Cara Membaca Arah Pasar Sekarang Ini

Sebagian dari anda mungkin bingung dengan kondisi pasar saham dalam satu atau dua minggu terakhir, dimana ada banyak saham yang turun cukup banyak (10% atau lebih), padahal gak ada sentimen atau berita negatif apapun terkait perusahaannya (kecuali mungkin rumor-rumor yang gak jelas dari mana sumbernya), sementara disisi lain IHSG-nya masih strong di level 6,000-an. Maksud penulis adalah, kalau misalnya sebuah saham turun ketika IHSG-nya lagi turun, atau ada something bad terkait perusahaan, maka penurunan tersebut jadi bisa dimaklumi, dan terdapat harapan bahwa saham itu nanti juga bakal naik lagi ketika IHSG naik lagi. Tapi bagaimana ketika ada sebuah saham yang seperti turun sendiri, tanpa ada peristiwa apapun yang bisa menjelaskan penurunan tersebut?

▶ Daftar

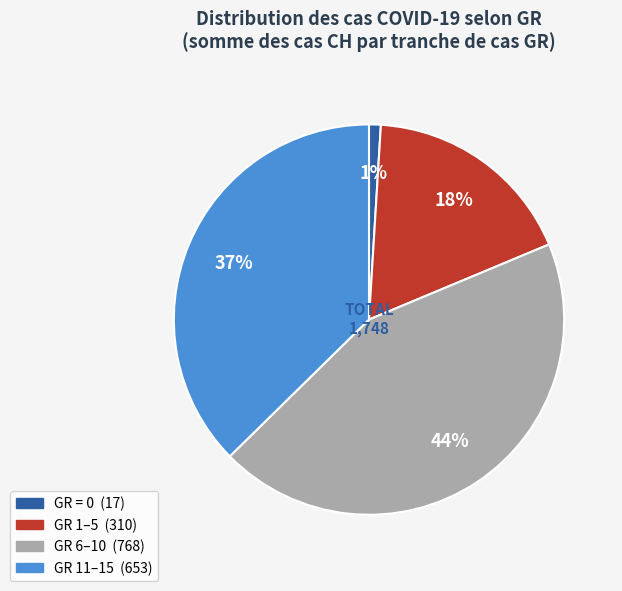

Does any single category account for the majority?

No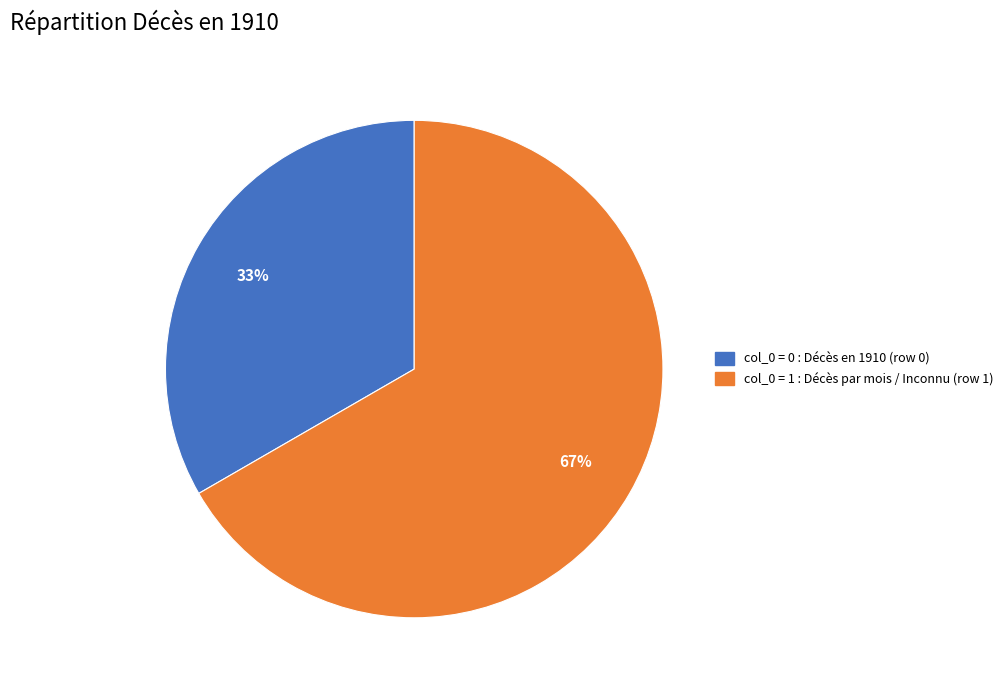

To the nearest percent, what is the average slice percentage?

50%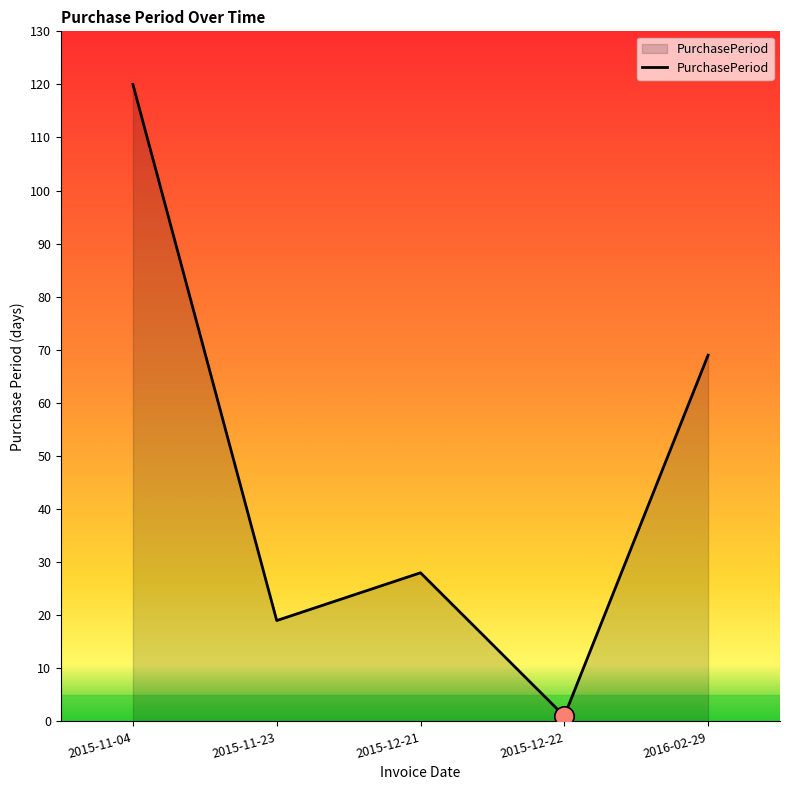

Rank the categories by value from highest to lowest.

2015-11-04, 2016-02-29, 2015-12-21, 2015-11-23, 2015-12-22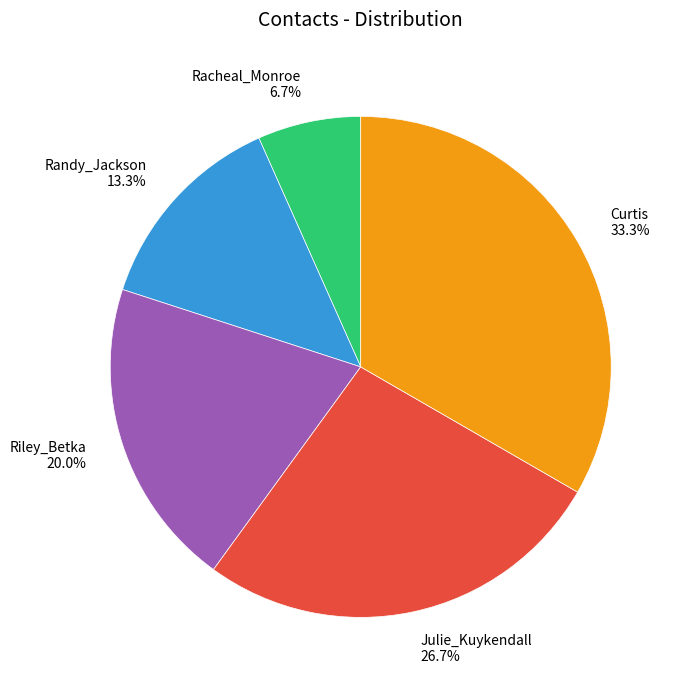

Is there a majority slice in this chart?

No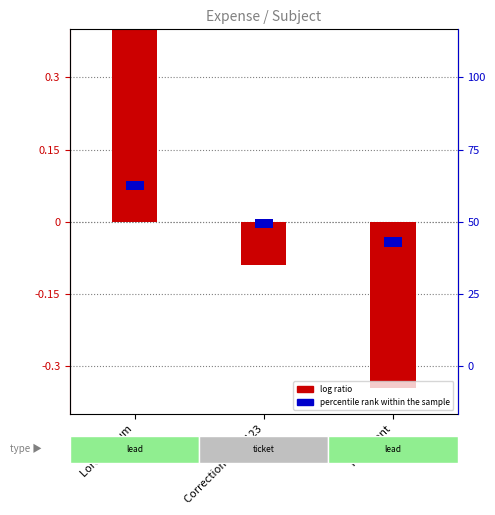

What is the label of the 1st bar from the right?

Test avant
--
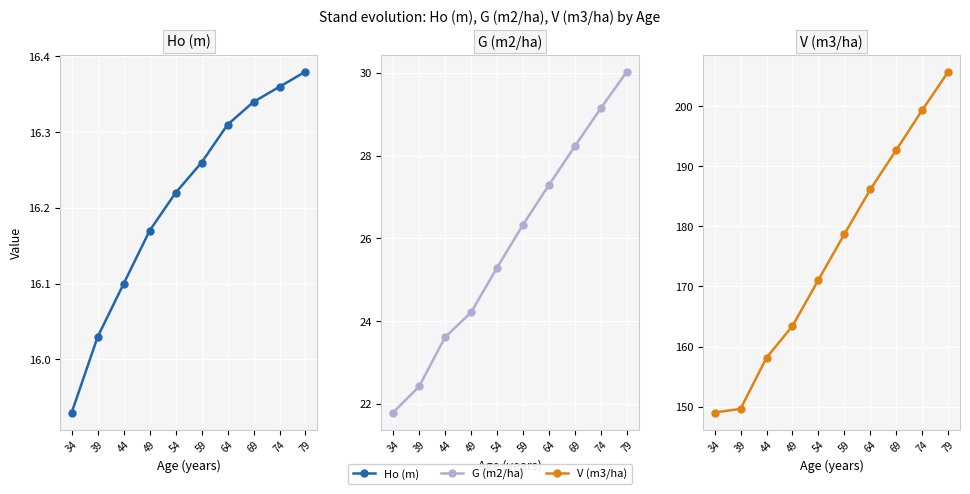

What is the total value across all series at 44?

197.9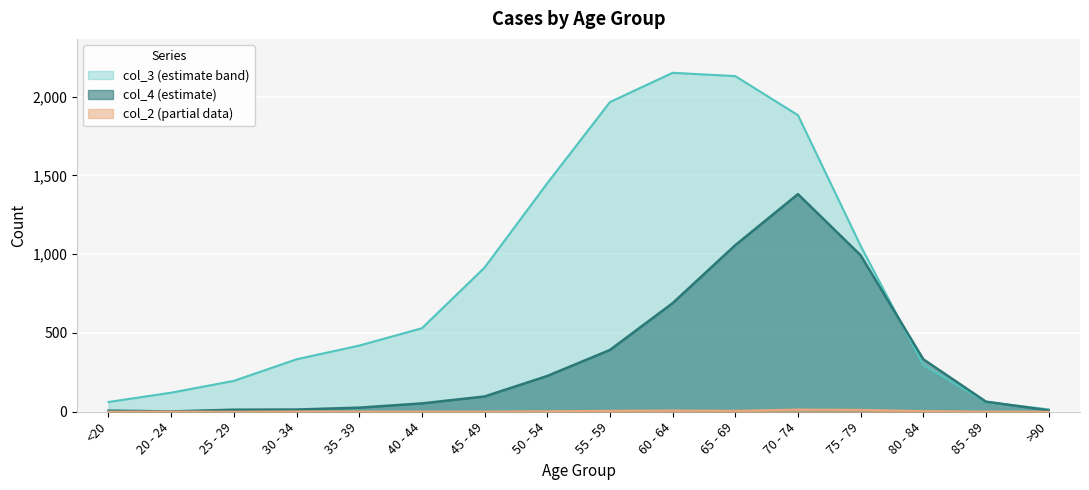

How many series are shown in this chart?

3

▶ Tugas
Menurut bacaan tentang arah pasar saham, di level berapa IHSG masih kuat?

▶ Jawaban
Di level 6,000-an.